What made the law possible in Arizona is the currently intensified racial polarization of its politics and a couple of sensationalized border crimes that have nothing to do with the daily life of most immigrants. It remains impossible to understand how forcing undocumented workers even further into the shadows will have any effect on "crime in the streets" except to worsen it, making the law's official title – Support Our Law Enforcement and Safe Neighborhoods Act – particularly absurd. A more accurate name would have been something like "Open Season on Immigrants for Cops and Criminals," an unholy alliance that many Arizona police officers – echoing Acevedo's arguments – have declared they have no interest in joining.
Most commentary has focused on the racial profiling aspect of the law – which is undeniable, even after a recent cosmetic amendment to remove the explicitly racial standard for suspicion of illegal status. The law also features equally mean-spirited provisions such as forbidding "unauthorized aliens" (e.g., day laborers) soliciting work in a public place and even authorizes citizens who believe a cop is not sufficiently zealous in enforcing the law to sue the authorities. If nothing else, the court cases should be endlessly entertaining on the curious cultural habits of the various tribes of North America.
Sí, Se Puede
So where does all this leave us? Although Congress and the White House have been put on notice by the Arizona law and the national public response, it's frankly unlikely that the Senate partisan gridlock can be broken in any significant way before November (House Speaker Nancy Pelosi has said that the House isn't going to take a voluntary beating if the Senate is immovable). A sane solution, even with tighter border security, would offer some kind of graduated amnesty and citizenship for the millions of hard-working people who have lived in the U.S. for years, many since they were children. Does anybody within the sound of my voice believe that sanity, in national political matters, is in the offing?

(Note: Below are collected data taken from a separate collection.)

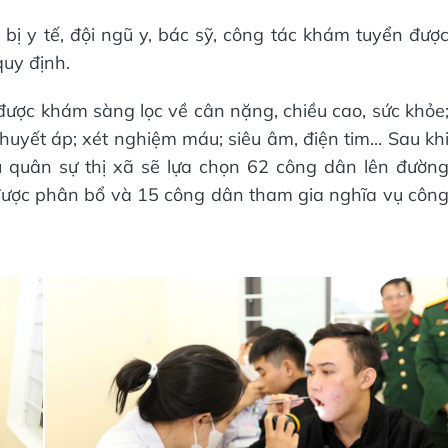
 bị y tế, đội ngũ y, bác sỹ, công tác khám tuyển đượ
quy định.
được khám sàng lọc về cân nặng, chiều cao, sức khỏe
huyết áp; xét nghiệm máu; siêu âm, điện tim... Sau kh
 quân sự thị xã sẽ lựa chọn 62 công dân lên đườn
 được phân bổ và 15 công dân tham gia nghĩa vụ côn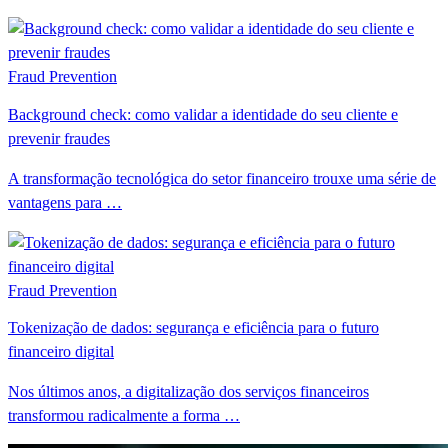
Fraud Prevention
Background check: como validar a identidade do seu cliente e
prevenir fraudes
A transformação tecnológica do setor financeiro trouxe uma série de
vantagens para …
Fraud Prevention
Tokenização de dados: segurança e eficiência para o futuro
financeiro digital
Nos últimos anos, a digitalização dos serviços financeiros
transformou radicalmente a forma …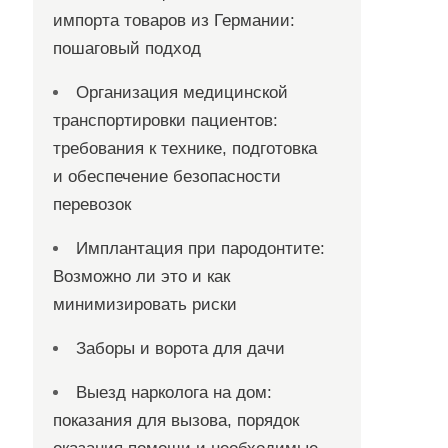
импорта товаров из Германии:
пошаговый подход
Организация медицинской
транспортировки пациентов:
требования к технике, подготовка
и обеспечение безопасности
перевозок
Имплантация при пародонтите:
Возможно ли это и как
минимизировать риски
Заборы и ворота для дачи
Выезд нарколога на дом:
показания для вызова, порядок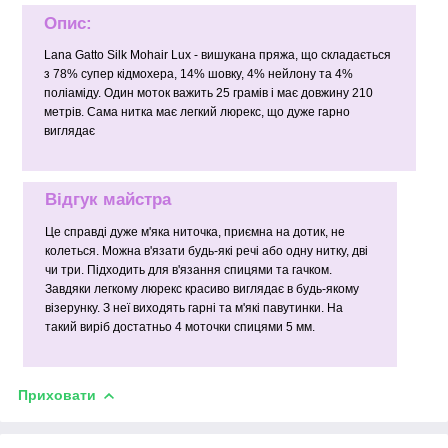
Опис:
Lana Gatto Silk Mohair Lux - вишукана пряжа, що складається
з 78% супер кідмохера, 14% шовку, 4% нейлону та 4%
поліаміду. Один моток важить 25 грамів і має довжину 210
метрів. Сама нитка має легкий люрекс, що дуже гарно
виглядає
Відгук майстра
Це справді дуже м'яка ниточка, приємна на дотик, не
колеться. Можна в'язати будь-які речі або одну нитку, дві
чи три. Підходить для в'язання спицями та гачком.
Завдяки легкому люрекс красиво виглядає в будь-якому
візерунку. З неї виходять гарні та м'які павутинки. На
такий виріб достатньо 4 моточки спицями 5 мм.
Приховати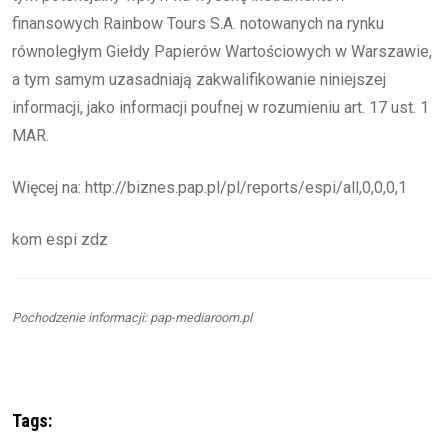
finansowych Rainbow Tours S.A. notowanych na rynku
równoległym Giełdy Papierów Wartościowych w Warszawie,
a tym samym uzasadniają zakwalifikowanie niniejszej
informacji, jako informacji poufnej w rozumieniu art. 17 ust. 1
MAR.
Więcej na: http://biznes.pap.pl/pl/reports/espi/all,0,0,0,1
kom espi zdz
Pochodzenie informacji: pap-mediaroom.pl
Tags: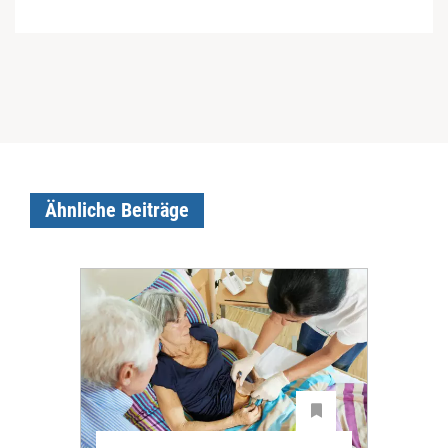
Ähnliche Beiträge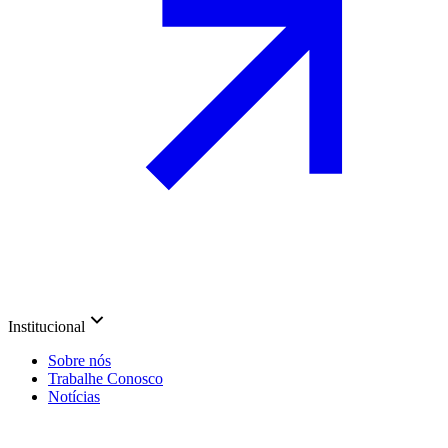
Institucional
Sobre nós
Trabalhe Conosco
Notícias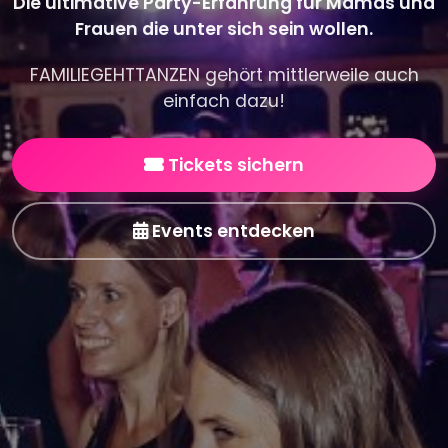
Die ultimative Party-Erfahrung für Mamas und
Frauen die unter sich sein wollen.
FAMILIEGEHTTANZEN gehört mittlerweile auch
einfach dazu!
Tickets sichern
Events entdecken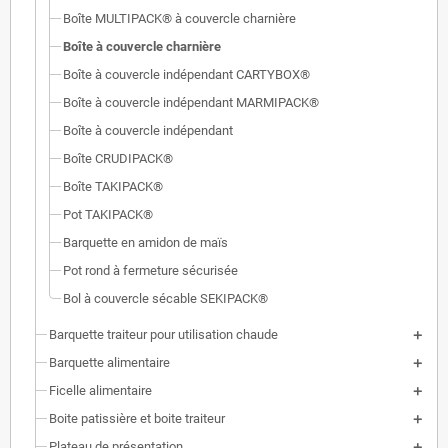
Boîte MULTIPACK® à couvercle charnière
Boîte à couvercle charnière
Boîte à couvercle indépendant CARTYBOX®
Boîte à couvercle indépendant MARMIPACK®
Boîte à couvercle indépendant
Boîte CRUDIPACK®
Boîte TAKIPACK®
Pot TAKIPACK®
Barquette en amidon de maïs
Pot rond à fermeture sécurisée
Bol à couvercle sécable SEKIPACK®
Barquette traiteur pour utilisation chaude
Barquette alimentaire
Ficelle alimentaire
Boite patissière et boite traiteur
Plateau de présentation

The United States, particularly in its economic policies and the international behavior of its corporate businesses, has mightily helped to create the underdeveloped conditions south of the border that inevitably feed illegal immigration, and our national economy continues to ride on the backs of the cheapest labor. To see the droning advocates of "free trade" applaud the unfettered movement of capital while criminalizing and terrorizing every attempt of working people to level the international economic playing field on their feet is a persistent education in structural human hypocrisy. And it certainly does no good for undocumented workers that they must live and work as a permanent underclass of officially invisible cheap labor, subject to every form of exploitation and unsafe working conditions, so that the rest of us can enjoy cheaper houses or fancier restaurant meals – all the while muttering darkly about the aliens among us.
Feet on the ground created and enabled the civil rights movement; feet on the ground cross the border in determined waves; feet on the ground marked May Day with the declaration that the Arizona Legislature does not speak for either the founding ideals or the multicultural future of this country. Whatever else happens, it will take a lot more feet on the ground – and many more votes in the ballot box – to realize the dream that the American future is a common one, available to all who would work to make it happen.